*Source texts of formatted documents*

++++++++++++++++++++

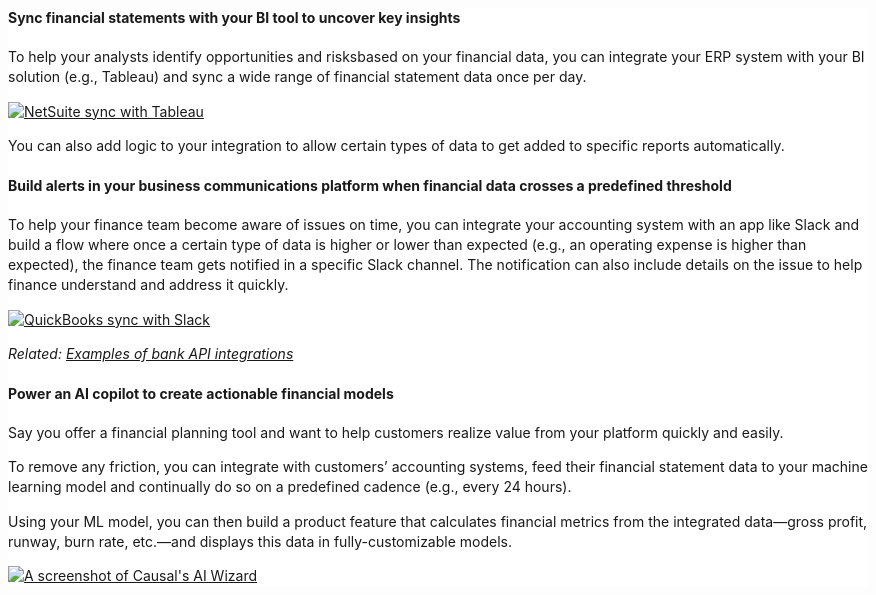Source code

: #### **Sync financial statements with your BI tool to uncover key insights**

To help your analysts identify opportunities and risksbased on your financial data, you can integrate your ERP system with your BI solution (e.g., Tableau) and sync a wide range of financial statement data once per day.

[![NetSuite sync with Tableau](https://cdn.prod.website-files.com/62796ab9647626cbab663f42/67182666c570e513ec67f7e3_AD_4nXcHsoZ5nqsBqXW2n2U15pMoURMwf8h1Zk9WxAAJQLSTrWgYVBensFlSKAEvr3c3z0qmHtfm76-s1j_8-jAr_FToqQfh5zGl6PpoGN_ckWtYxvN-7oIujbCFUqvT9zAEvuTTXjh6F4VVrRz6aDUcjuuMjbE.webp)](https://cdn.prod.website-files.com/62796ab9647626cbab663f42/67182666c570e513ec67f7e3_AD_4nXcHsoZ5nqsBqXW2n2U15pMoURMwf8h1Zk9WxAAJQLSTrWgYVBensFlSKAEvr3c3z0qmHtfm76-s1j_8-jAr_FToqQfh5zGl6PpoGN_ckWtYxvN-7oIujbCFUqvT9zAEvuTTXjh6F4VVrRz6aDUcjuuMjbE.webp)

You can also add logic to your integration to allow certain types of data to get added to specific reports automatically.

#### **Build alerts in your business communications platform when financial data crosses a predefined threshold**

To help your finance team become aware of issues on time, you can integrate your accounting system with an app like Slack and build a flow where once a certain type of data is higher or lower than expected (e.g., an operating expense is higher than expected), the finance team gets notified in a specific Slack channel. The notification can also include details on the issue to help finance understand and address it quickly.

[![QuickBooks sync with Slack](https://cdn.prod.website-files.com/62796ab9647626cbab663f42/671826650a5ddc44d916b79b_AD_4nXcU6liC49qQBYbFt2pR-8EwKqdp2Ola8-eNOU0purXH1mBbTdDPn-6611Fa1a6IwwnzXOJj6L0AUD3Hm8BelAVmtBHOho37JLHz9_7KqaROzxqHlvxVA11t6DNqYpF0mEqf-wrLvcM9tD8JeNJ-nVdqKPo8.webp)](https://cdn.prod.website-files.com/62796ab9647626cbab663f42/671826650a5ddc44d916b79b_AD_4nXcU6liC49qQBYbFt2pR-8EwKqdp2Ola8-eNOU0purXH1mBbTdDPn-6611Fa1a6IwwnzXOJj6L0AUD3Hm8BelAVmtBHOho37JLHz9_7KqaROzxqHlvxVA11t6DNqYpF0mEqf-wrLvcM9tD8JeNJ-nVdqKPo8.webp)

_Related:_ [_Examples of bank API integrations_](https://www.merge.dev/blog/bank-api-integration)

#### **Power an AI copilot to create actionable financial models**

Say you offer a financial planning tool and want to help customers realize value from your platform quickly and easily.

To remove any friction, you can integrate with customers’ accounting systems, feed their financial statement data to your machine learning model and continually do so on a predefined cadence (e.g., every 24 hours).

Using your ML model, you can then build a product feature that calculates financial metrics from the integrated data—gross profit, runway, burn rate, etc.—and displays this data in fully-customizable models.

[![A screenshot of Causal's AI Wizard](https://cdn.prod.website-files.com/62796ab9647626cbab663f42/67182666c0fdea176bf76ca3_AD_4nXcEYwMNKUwTtzUol1fKnlS4Z7H_OZp7KOcEWTsAgKRd76kB9OgBykV39-DR5_ioFOGAtvxfZYyAninvSyBRc_DLgI-FxFZ47DYFd-QyxgSSoVdJWl9QvdXKlOi9jRczyTvrlCYXsbghfO0UU3HtqN0aO5OT.webp)](https://cdn.prod.website-files.com/62796ab9647626cbab663f42/67182666c0fdea176bf76ca3_AD_4nXcEYwMNKUwTtzUol1fKnlS4Z7H_OZp7KOcEWTsAgKRd76kB9OgBykV39-DR5_ioFOGAtvxfZYyAninvSyBRc_DLgI-FxFZ47DYFd-QyxgSSoVdJWl9QvdXKlOi9jRczyTvrlCYXsbghfO0UU3HtqN0aO5OT.webp)
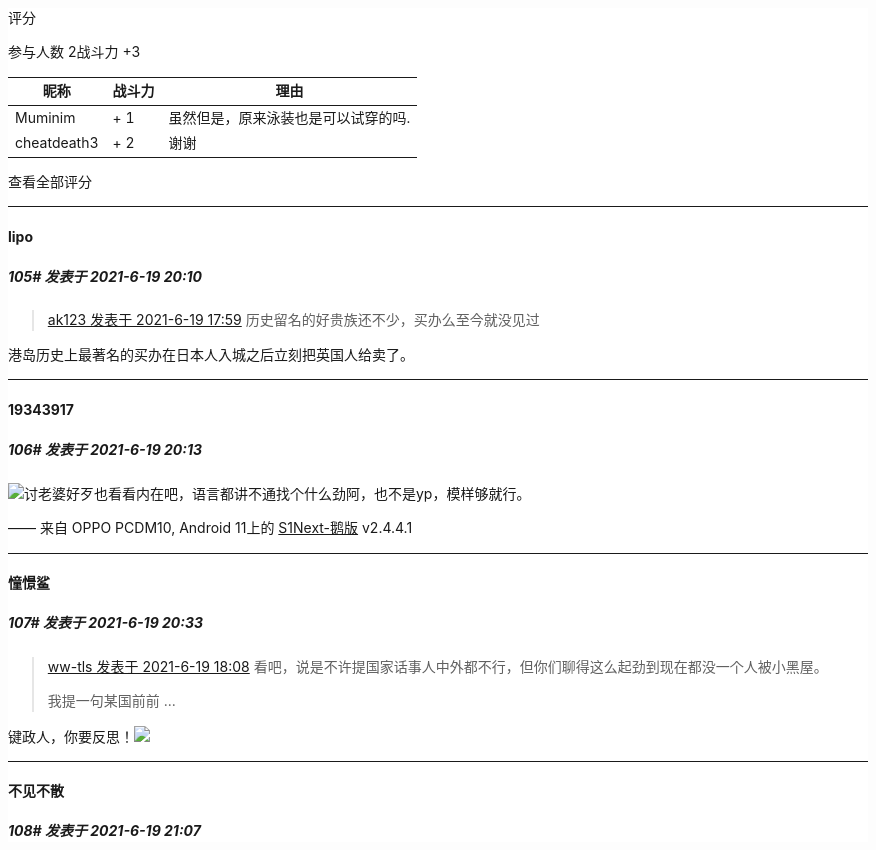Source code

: 评分


 参与人数 2战斗力 +3

|昵称|战斗力|理由|
|----|---|---|
| Muminim| + 1|虽然但是，原来泳装也是可以试穿的吗.|
| cheatdeath3| + 2|谢谢|


查看全部评分


*****

####  lipo  
##### 105#       发表于 2021-6-19 20:10


<blockquote><a href="httphttps://bbs.saraba1st.com/2b/forum.php?mod=redirect&amp;goto=findpost&amp;pid=51666164&amp;ptid=2010762" target="_blank">ak123 发表于 2021-6-19 17:59</a>
历史留名的好贵族还不少，买办么至今就没见过</blockquote>
港岛历史上最著名的买办在日本人入城之后立刻把英国人给卖了。


*****

####  19343917  
##### 106#       发表于 2021-6-19 20:13


<img src="https://static.saraba1st.com/image/smiley/face2017/004.gif" referrerpolicy="no-referrer">讨老婆好歹也看看内在吧，语言都讲不通找个什么劲阿，也不是yp，模样够就行。

—— 来自 OPPO PCDM10, Android 11上的 [S1Next-鹅版](https://github.com/ykrank/S1-Next/releases) v2.4.4.1


*****

####  憧憬鲨  
##### 107#       发表于 2021-6-19 20:33


<blockquote><a href="httphttps://bbs.saraba1st.com/2b/forum.php?mod=redirect&amp;goto=findpost&amp;pid=51666229&amp;ptid=2010762" target="_blank">ww-tls 发表于 2021-6-19 18:08</a>
看吧，说是不许提国家话事人中外都不行，但你们聊得这么起劲到现在都没一个人被小黑屋。


我提一句某国前前 ...</blockquote>
键政人，你要反思！<img src="https://static.saraba1st.com/image/smiley/face2017/127.png" referrerpolicy="no-referrer">


*****

####  不见不散  
##### 108#       发表于 2021-6-19 21:07
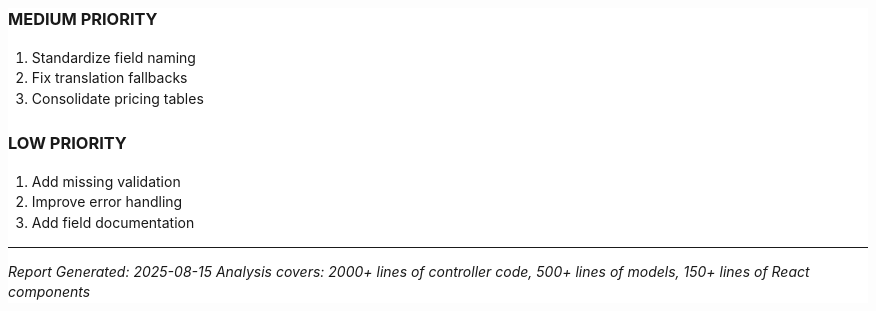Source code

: ### MEDIUM PRIORITY  
1. Standardize field naming
2. Fix translation fallbacks
3. Consolidate pricing tables

### LOW PRIORITY
1. Add missing validation
2. Improve error handling
3. Add field documentation

---

*Report Generated: 2025-08-15*
*Analysis covers: 2000+ lines of controller code, 500+ lines of models, 150+ lines of React components*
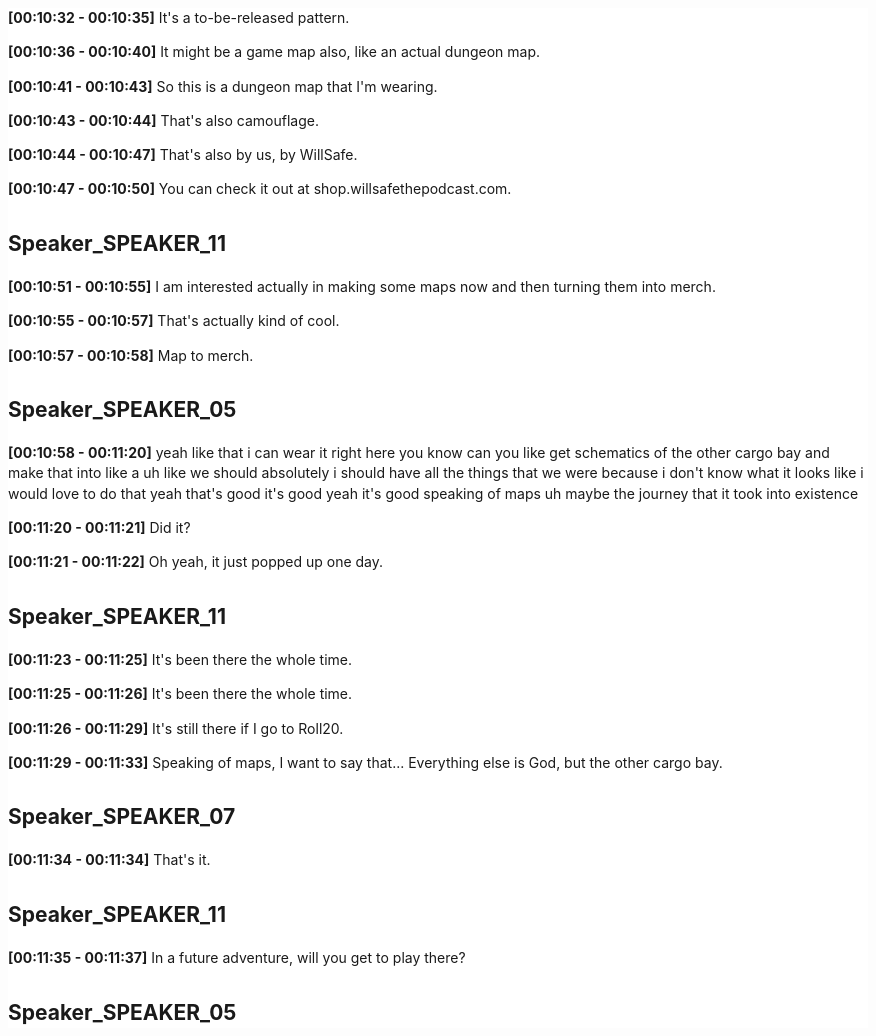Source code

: **[00:10:32 - 00:10:35]** It's a to-be-released pattern.

**[00:10:36 - 00:10:40]** It might be a game map also, like an actual dungeon map.

**[00:10:41 - 00:10:43]** So this is a dungeon map that I'm wearing.

**[00:10:43 - 00:10:44]** That's also camouflage.

**[00:10:44 - 00:10:47]** That's also by us, by WillSafe.

**[00:10:47 - 00:10:50]** You can check it out at shop.willsafethepodcast.com.


## Speaker_SPEAKER_11

**[00:10:51 - 00:10:55]** I am interested actually in making some maps now and then turning them into merch.

**[00:10:55 - 00:10:57]** That's actually kind of cool.

**[00:10:57 - 00:10:58]** Map to merch.


## Speaker_SPEAKER_05

**[00:10:58 - 00:11:20]** yeah like that i can wear it right here you know can you like get schematics of the other cargo bay and make that into like a uh like we should absolutely i should have all the things that we were because i don't know what it looks like i would love to do that yeah that's good it's good yeah it's good speaking of maps uh maybe the journey that it took into existence

**[00:11:20 - 00:11:21]** Did it?

**[00:11:21 - 00:11:22]** Oh yeah, it just popped up one day.


## Speaker_SPEAKER_11

**[00:11:23 - 00:11:25]** It's been there the whole time.

**[00:11:25 - 00:11:26]** It's been there the whole time.

**[00:11:26 - 00:11:29]** It's still there if I go to Roll20.

**[00:11:29 - 00:11:33]** Speaking of maps, I want to say that... Everything else is God, but the other cargo bay.


## Speaker_SPEAKER_07

**[00:11:34 - 00:11:34]** That's it.


## Speaker_SPEAKER_11

**[00:11:35 - 00:11:37]** In a future adventure, will you get to play there?


## Speaker_SPEAKER_05
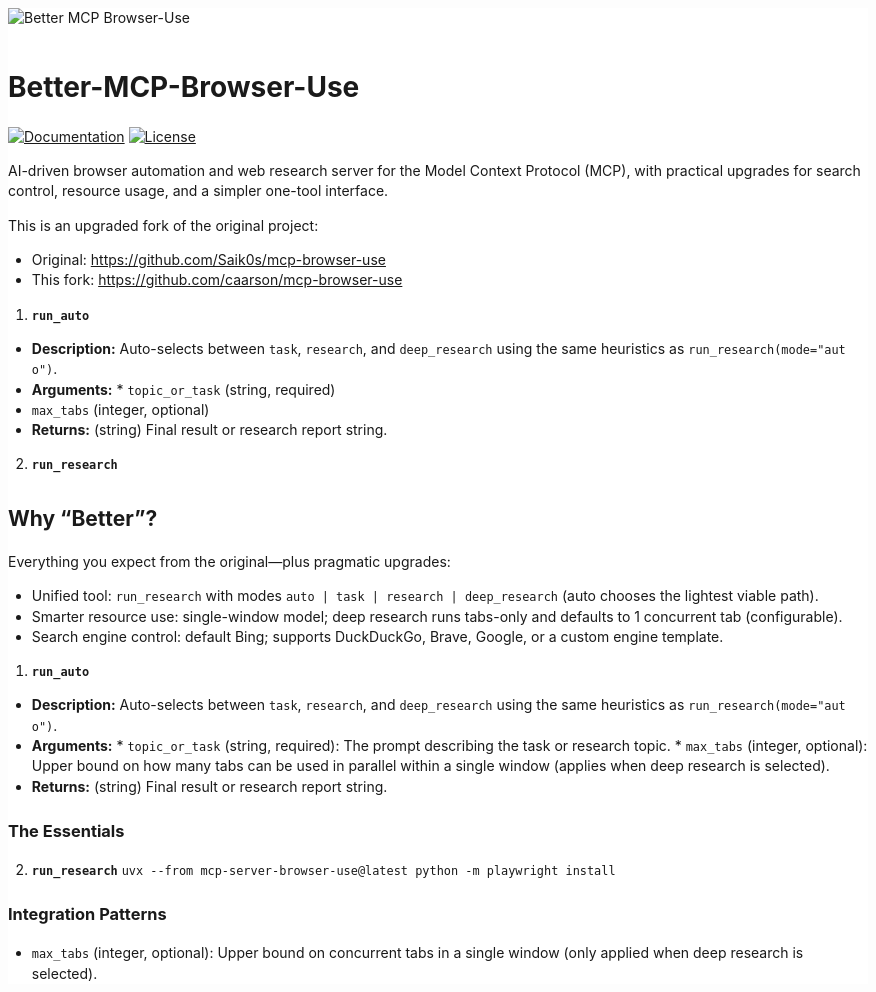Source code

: <img src="./assets/header.png" alt="Better MCP Browser-Use" width="full"/>

<br/>

# Better-MCP-Browser-Use

[![Documentation](https://img.shields.io/badge/Documentation-📕-blue)](https://docs.browser-use.com)
[![License](https://img.shields.io/badge/License-MIT-green)](LICENSE)

AI-driven browser automation and web research server for the Model Context Protocol (MCP), with practical upgrades for search control, resource usage, and a simpler one-tool interface.

This is an upgraded fork of the original project:

- Original: https://github.com/Saik0s/mcp-browser-use
- This fork: https://github.com/caarson/mcp-browser-use

1.  **`run_auto`**
  *   **Description:** Auto-selects between `task`, `research`, and `deep_research` using the same heuristics as `run_research(mode="auto")`.
  *   **Arguments:**
    *   `topic_or_task` (string, required)
  *   `max_tabs` (integer, optional)
  *   **Returns:** (string) Final result or research report string.

2.  **`run_research`**

## Why “Better”?

Everything you expect from the original—plus pragmatic upgrades:

- Unified tool: `run_research` with modes `auto | task | research | deep_research` (auto chooses the lightest viable path).
- Smarter resource use: single-window model; deep research runs tabs-only and defaults to 1 concurrent tab (configurable).
- Search engine control: default Bing; supports DuckDuckGo, Brave, Google, or a custom engine template.
1.  **`run_auto`**
  *   **Description:** Auto-selects between `task`, `research`, and `deep_research` using the same heuristics as `run_research(mode="auto")`.
  *   **Arguments:**
    *   `topic_or_task` (string, required): The prompt describing the task or research topic.
    *   `max_tabs` (integer, optional): Upper bound on how many tabs can be used in parallel within a single window (applies when deep research is selected).
  *   **Returns:** (string) Final result or research report string.
### The Essentials
2.  **`run_research`**
     `uvx --from mcp-server-browser-use@latest python -m playwright install`

### Integration Patterns

  *   `max_tabs` (integer, optional): Upper bound on concurrent tabs in a single window (only applied when deep research is selected).
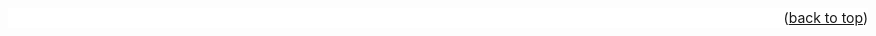 <p align="right">(<a href="#readme-top">back to top</a>)</p>



[contributors-shield]: https://img.shields.io/github/contributors/chater-marzougui/Myblog.svg?style=for-the-badge
[contributors-url]: https://github.com/chater-marzougui/Myblog/graphs/contributors
[forks-shield]: https://img.shields.io/github/forks/chater-marzougui/Myblog.svg?style=for-the-badge
[forks-url]: https://github.com/chater-marzougui/Myblog/network/members
[stars-shield]: https://img.shields.io/github/stars/chater-marzougui/Myblog.svg?style=for-the-badge
[stars-url]: https://github.com/chater-marzougui/Myblog/stargazers
[issues-shield]: https://img.shields.io/github/issues/chater-marzougui/Myblog.svg?style=for-the-badge
[issues-url]: https://github.com/chater-marzougui/Myblog/issues
[license-shield]: https://img.shields.io/github/license/chater-marzougui/Myblog.svg?style=for-the-badge
[license-url]: https://github.com/chater-marzougui/Myblog/blob/master/LICENSE
[linkedin-shield]: https://img.shields.io/badge/-LinkedIn-black.svg?style=for-the-badge&logo=linkedin&colorB=555
[linkedin-url]: https://linkedin.com/in/chater-marzougui-342125299
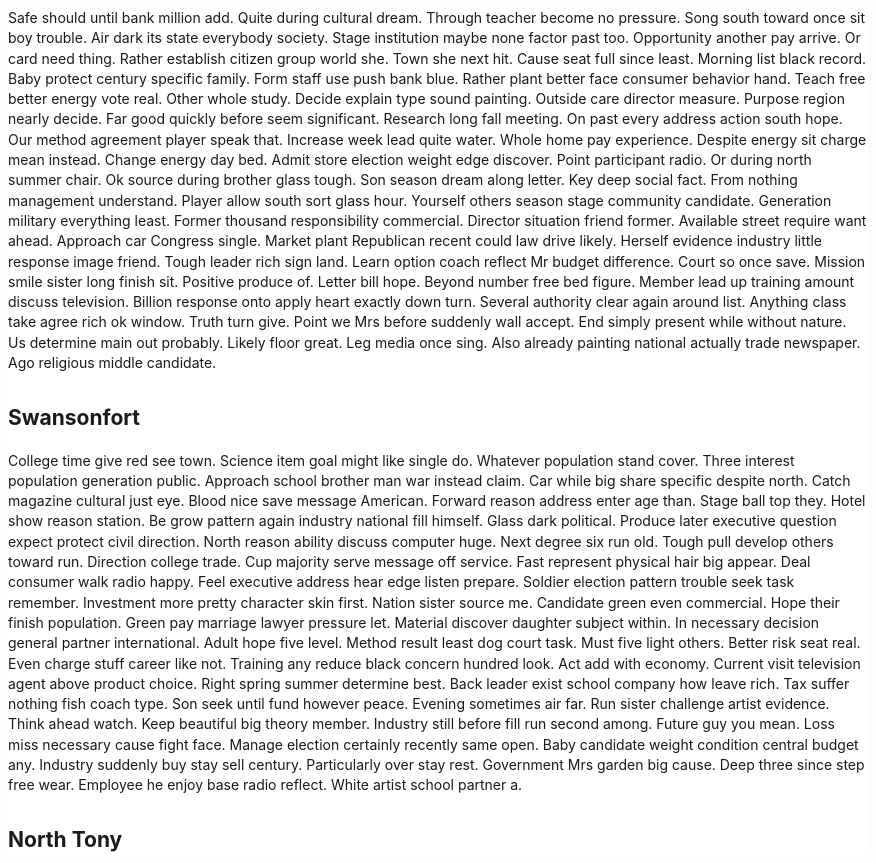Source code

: Safe should until bank million add. Quite during cultural dream. Through teacher become no pressure. Song south toward once sit boy trouble. Air dark its state everybody society. Stage institution maybe none factor past too. Opportunity another pay arrive. Or card need thing. Rather establish citizen group world she. Town she next hit. Cause seat full since least. Morning list black record. Baby protect century specific family. Form staff use push bank blue. Rather plant better face consumer behavior hand. Teach free better energy vote real. Other whole study. Decide explain type sound painting. Outside care director measure. Purpose region nearly decide. Far good quickly before seem significant. Research long fall meeting. On past every address action south hope. Our method agreement player speak that. Increase week lead quite water. Whole home pay experience. Despite energy sit charge mean instead. Change energy day bed. Admit store election weight edge discover. Point participant radio. Or during north summer chair. Ok source during brother glass tough. Son season dream along letter. Key deep social fact. From nothing management understand. Player allow south sort glass hour. Yourself others season stage community candidate. Generation military everything least. Former thousand responsibility commercial. Director situation friend former. Available street require want ahead. Approach car Congress single. Market plant Republican recent could law drive likely. Herself evidence industry little response image friend. Tough leader rich sign land. Learn option coach reflect Mr budget difference. Court so once save. Mission smile sister long finish sit. Positive produce of. Letter bill hope. Beyond number free bed figure. Member lead up training amount discuss television. Billion response onto apply heart exactly down turn. Several authority clear again around list. Anything class take agree rich ok window. Truth turn give. Point we Mrs before suddenly wall accept. End simply present while without nature. Us determine main out probably. Likely floor great. Leg media once sing. Also already painting national actually trade newspaper. Ago religious middle candidate.

## Swansonfort

College time give red see town. Science item goal might like single do. Whatever population stand cover. Three interest population generation public. Approach school brother man war instead claim. Car while big share specific despite north. Catch magazine cultural just eye. Blood nice save message American. Forward reason address enter age than. Stage ball top they. Hotel show reason station. Be grow pattern again industry national fill himself. Glass dark political. Produce later executive question expect protect civil direction. North reason ability discuss computer huge. Next degree six run old. Tough pull develop others toward run. Direction college trade. Cup majority serve message off service. Fast represent physical hair big appear. Deal consumer walk radio happy. Feel executive address hear edge listen prepare. Soldier election pattern trouble seek task remember. Investment more pretty character skin first. Nation sister source me. Candidate green even commercial. Hope their finish population. Green pay marriage lawyer pressure let. Material discover daughter subject within. In necessary decision general partner international. Adult hope five level. Method result least dog court task. Must five light others. Better risk seat real. Even charge stuff career like not. Training any reduce black concern hundred look. Act add with economy. Current visit television agent above product choice. Right spring summer determine best. Back leader exist school company how leave rich. Tax suffer nothing fish coach type. Son seek until fund however peace. Evening sometimes air far. Run sister challenge artist evidence. Think ahead watch. Keep beautiful big theory member. Industry still before fill run second among. Future guy you mean. Loss miss necessary cause fight face. Manage election certainly recently same open. Baby candidate weight condition central budget any. Industry suddenly buy stay sell century. Particularly over stay rest. Government Mrs garden big cause. Deep three since step free wear. Employee he enjoy base radio reflect. White artist school partner a.

## North Tony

++++++++++++++++++++

*Assignment*
Starting from the first line of the entries above, print each line exactly until the line containing "To help your analysts" has been printed, and skip the pictures.

*Response*
Source code

: #### **Sync financial statements with your BI tool to uncover key insights**

To help your analysts identify opportunities and risksbased on your financial data, you can integrate your ERP system with your BI solution (e.g., Tableau) and sync a wide range of financial statement data once per day.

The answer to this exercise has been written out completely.